This teasing way of letting his listeners know that he was aware that this argument and option were open to him was, in fact, Cuomo’s way of telling them the option was merely private—a “prudential” judgment that no one could make for him. But his words led not a few in his audience to assume that he would use his influence to modify his party’s embrace of abortion on demand, should the opportunity arise. God knows, he had his chances.

In 1988, the Democrats dropped from their platform a mild statement recognizing “the religious and ethical concerns which many Americans have about abortion.” Cuomo said not a word of objection. At the 1992 convention in New York City, where the Clinton forces proclaimed the Democrats the party of “the big tent,” Cuomo again stood by as the Clintonites silenced the prolife Catholic governor of Pennsylvania, Robert P. Casey. Casey, who was at least as liberal as Cuomo and far more effective as a governor, had asked to read a minority report challenging the platform’s endorsement of abortion as “a fundamental right” deserving of government funding. Instead, in introducing Clinton to the convention, Cuomo twice denounced Republican opposition to abortion. I was standing just behind Governor Casey’s empty seat when Cuomo brought the delegates to their feet in extended applause with this line: “We need a leader who will stop the Republican attempt, through laws and through the courts, to tell us what god to believe in and how to apply that god’s judgment to our schoolrooms, our bedrooms, and our bodies.” Stripped of the overheated partisan rhetoric, is this god he so derides not the same god who privately instructs Cuomo the Catholic that abortion is “sinful”? Here we see the whole intent of Cuomo’s Notre Dame speech—the spurious justification of a Catholic politician who wants it both ways.

■ **About this exercise**
Name every person the passage on Cuomo and abortion politics mentions by name. The listing is not needed for any task.

Named joint coordinates
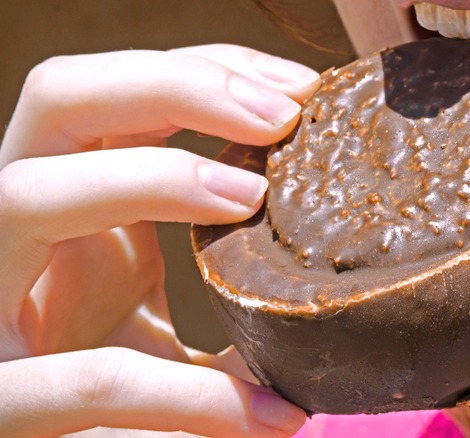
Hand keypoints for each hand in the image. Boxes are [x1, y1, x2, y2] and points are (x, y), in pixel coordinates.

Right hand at [0, 44, 319, 436]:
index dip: (208, 68)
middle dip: (174, 83)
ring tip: (251, 198)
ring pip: (28, 195)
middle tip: (282, 114)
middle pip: (59, 97)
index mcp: (72, 199)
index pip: (123, 93)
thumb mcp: (168, 303)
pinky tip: (269, 415)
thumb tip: (333, 246)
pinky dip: (187, 395)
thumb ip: (229, 270)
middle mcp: (21, 230)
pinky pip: (85, 382)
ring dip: (152, 180)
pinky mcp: (3, 403)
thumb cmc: (113, 374)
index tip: (303, 89)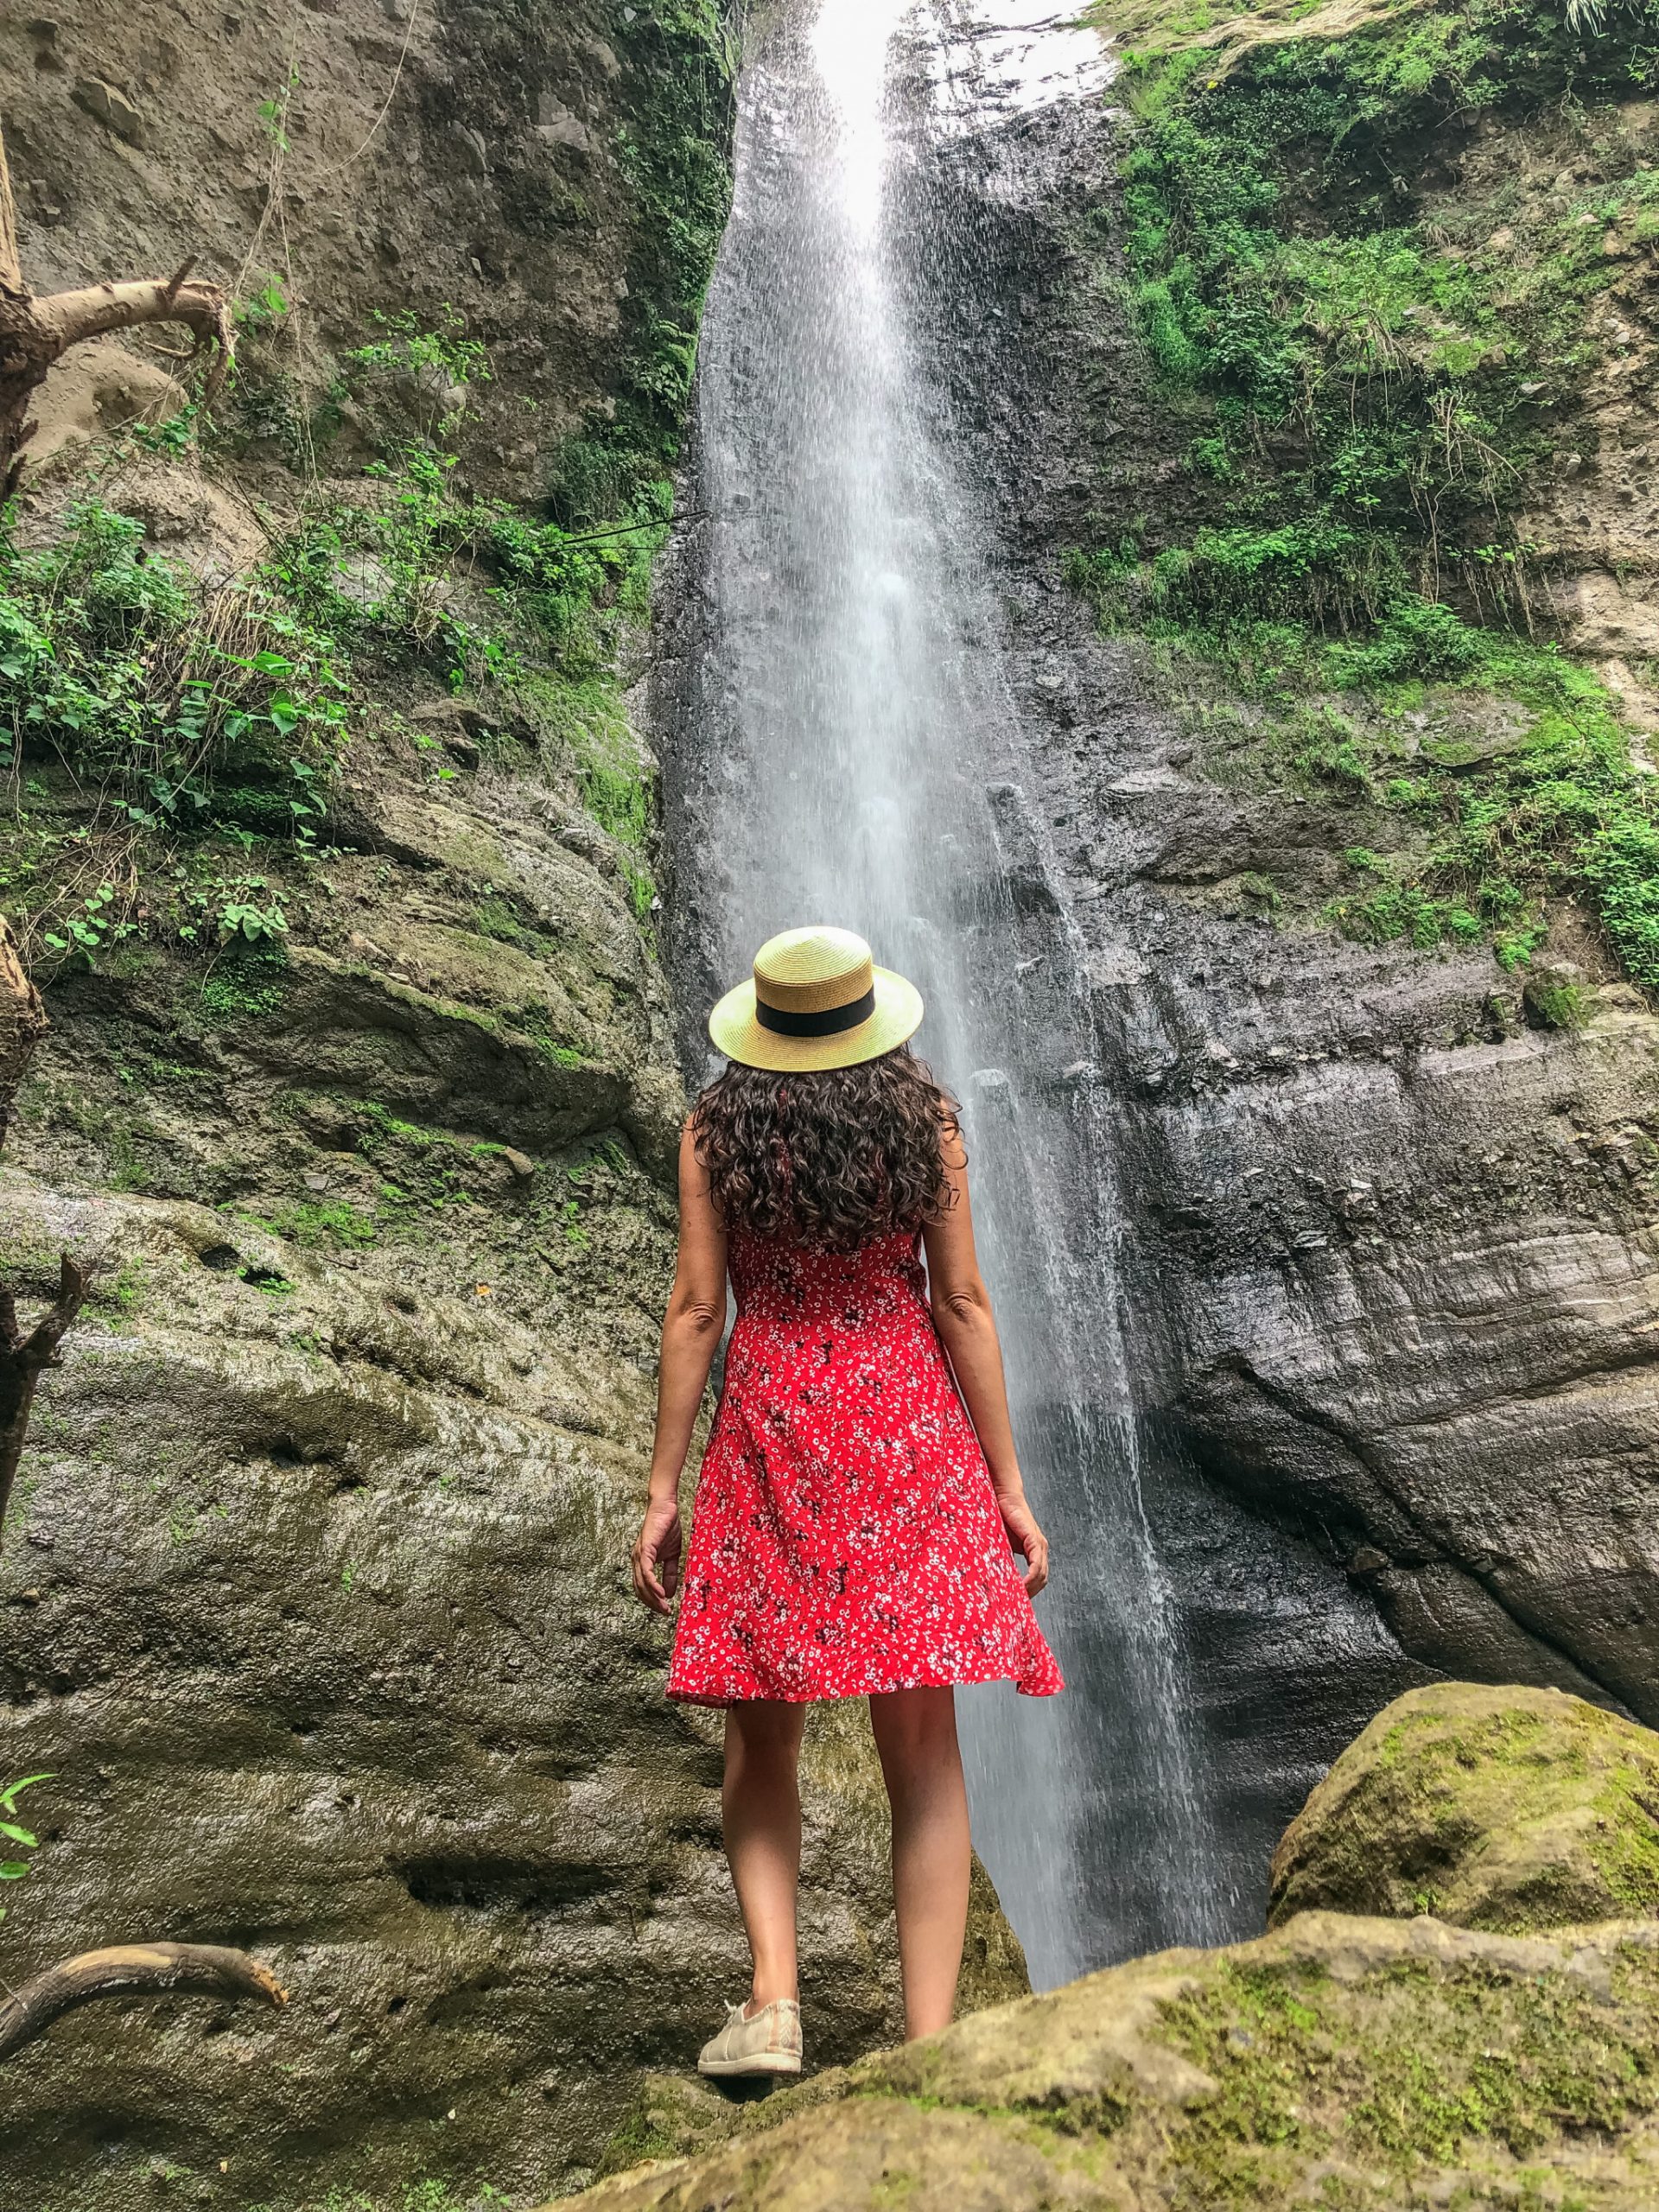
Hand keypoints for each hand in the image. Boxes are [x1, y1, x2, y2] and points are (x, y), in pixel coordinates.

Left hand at [632, 1494, 682, 1613]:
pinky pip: (646, 1571)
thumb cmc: (668, 1528)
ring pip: (642, 1583)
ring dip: (653, 1598)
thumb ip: (669, 1574)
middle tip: (665, 1613)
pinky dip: (653, 1584)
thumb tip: (669, 1594)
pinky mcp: (645, 1549)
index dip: (652, 1601)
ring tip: (664, 1607)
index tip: (664, 1610)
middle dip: (653, 1604)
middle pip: (641, 1589)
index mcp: (642, 1563)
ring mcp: (639, 1555)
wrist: (666, 1508)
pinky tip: (661, 1594)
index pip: (643, 1588)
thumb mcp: (672, 1556)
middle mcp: (637, 1561)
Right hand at [998, 1491, 1049, 1596]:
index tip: (1016, 1604)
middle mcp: (1040, 1550)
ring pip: (1041, 1575)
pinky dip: (1031, 1578)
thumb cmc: (1000, 1517)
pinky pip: (1036, 1565)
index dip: (1029, 1592)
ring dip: (1030, 1589)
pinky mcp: (1034, 1540)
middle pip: (1041, 1581)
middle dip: (1030, 1595)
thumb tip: (992, 1578)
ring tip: (1015, 1599)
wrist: (1003, 1496)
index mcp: (1034, 1551)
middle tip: (1014, 1606)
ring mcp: (1039, 1545)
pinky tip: (1021, 1586)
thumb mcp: (1001, 1544)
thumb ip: (1002, 1558)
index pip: (1037, 1578)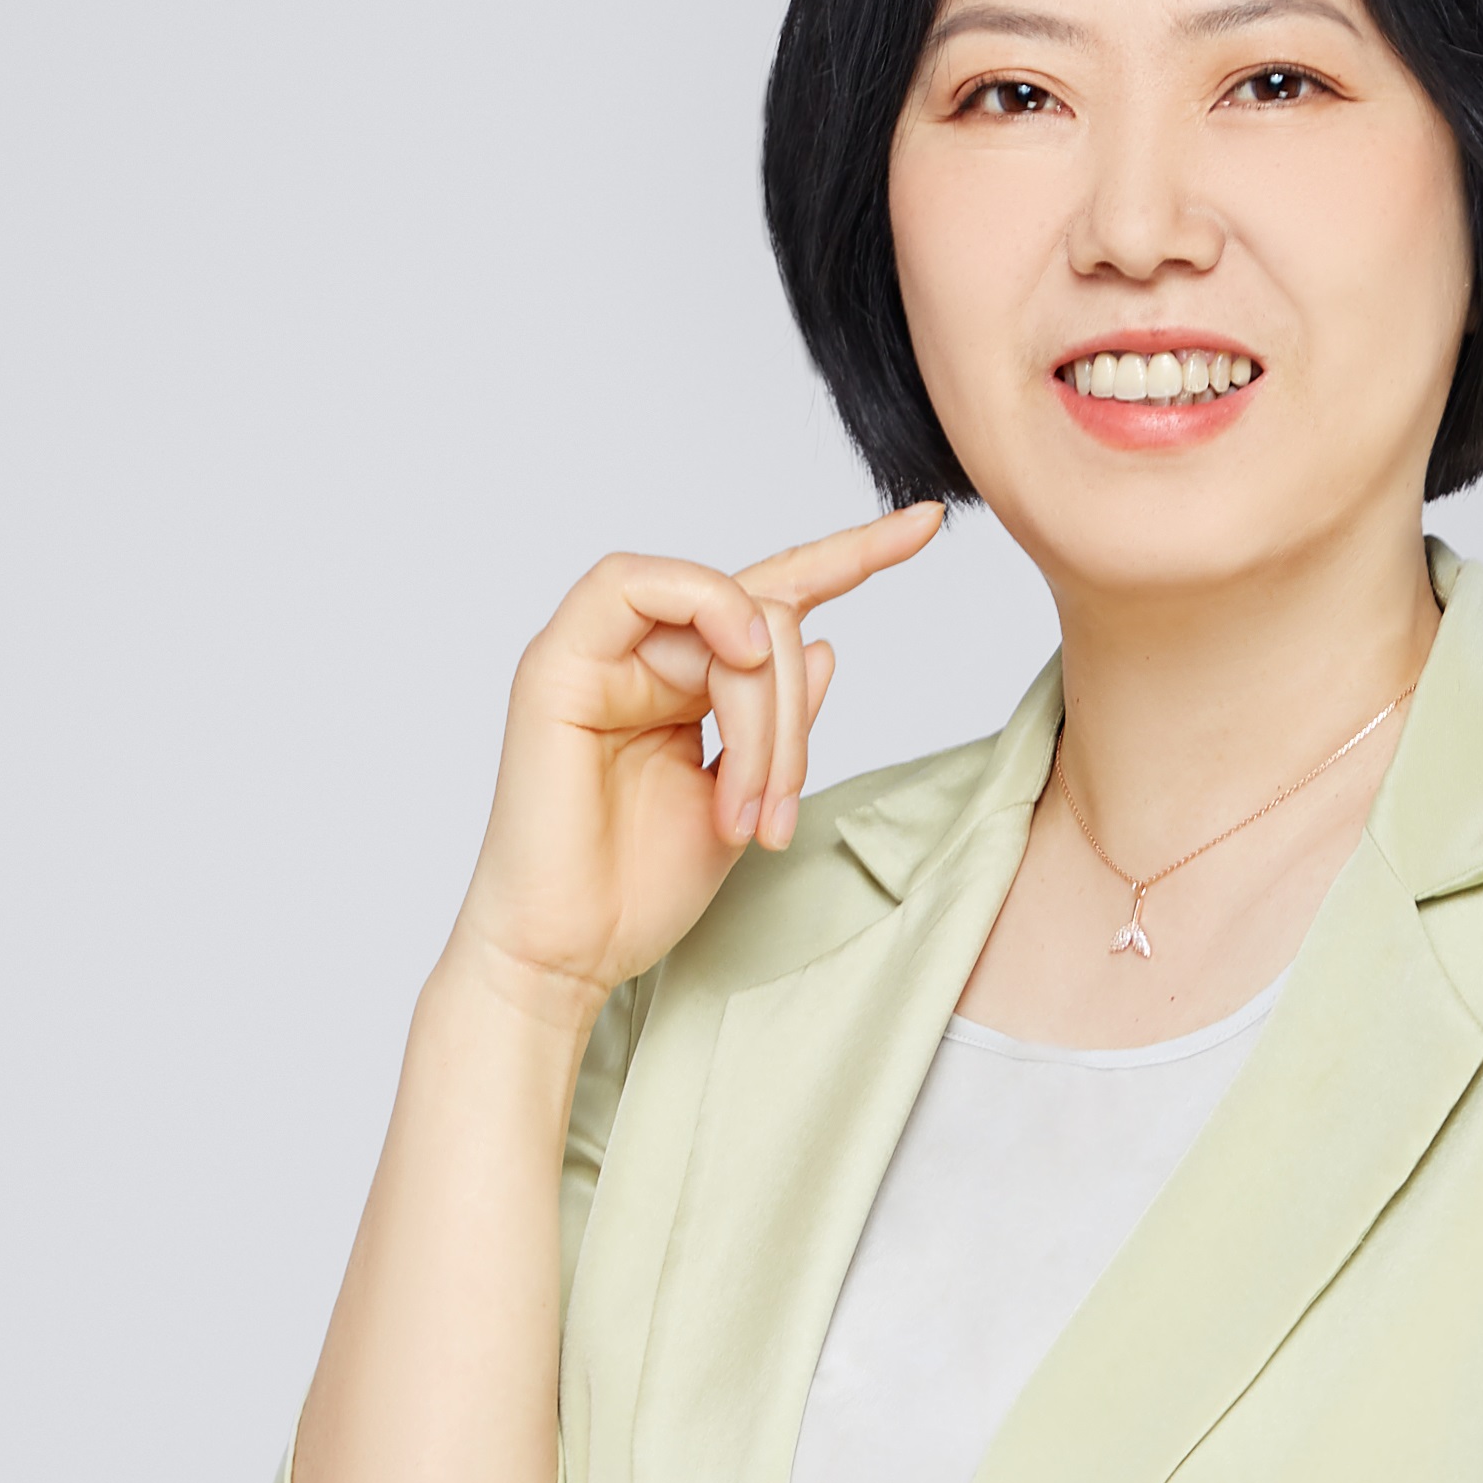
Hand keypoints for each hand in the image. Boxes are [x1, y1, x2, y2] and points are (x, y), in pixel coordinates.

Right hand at [457, 502, 944, 1009]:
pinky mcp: (557, 662)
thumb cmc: (638, 890)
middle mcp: (642, 655)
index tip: (925, 528)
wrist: (567, 954)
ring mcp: (597, 653)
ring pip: (727, 612)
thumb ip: (782, 720)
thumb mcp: (748, 797)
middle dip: (794, 714)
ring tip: (747, 808)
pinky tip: (737, 657)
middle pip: (766, 618)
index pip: (773, 598)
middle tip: (779, 811)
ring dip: (762, 709)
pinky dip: (705, 607)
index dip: (851, 556)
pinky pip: (633, 583)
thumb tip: (826, 643)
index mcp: (684, 682)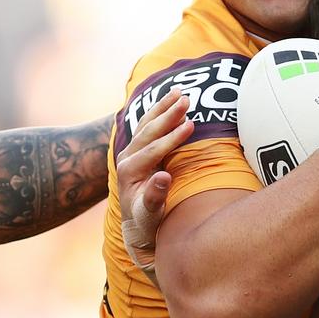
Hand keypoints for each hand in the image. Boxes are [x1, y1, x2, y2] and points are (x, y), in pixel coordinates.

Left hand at [118, 88, 192, 280]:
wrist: (137, 225)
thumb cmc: (148, 221)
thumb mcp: (151, 214)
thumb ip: (155, 196)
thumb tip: (163, 177)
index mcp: (129, 171)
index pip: (154, 149)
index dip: (173, 137)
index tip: (191, 125)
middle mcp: (126, 158)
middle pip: (149, 131)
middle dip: (168, 114)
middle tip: (187, 99)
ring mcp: (129, 152)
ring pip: (147, 124)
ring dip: (163, 107)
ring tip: (179, 92)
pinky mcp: (136, 150)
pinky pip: (147, 126)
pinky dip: (158, 112)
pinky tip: (168, 100)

■ **Response**
Cuomo, Robert P. Casey, Clinton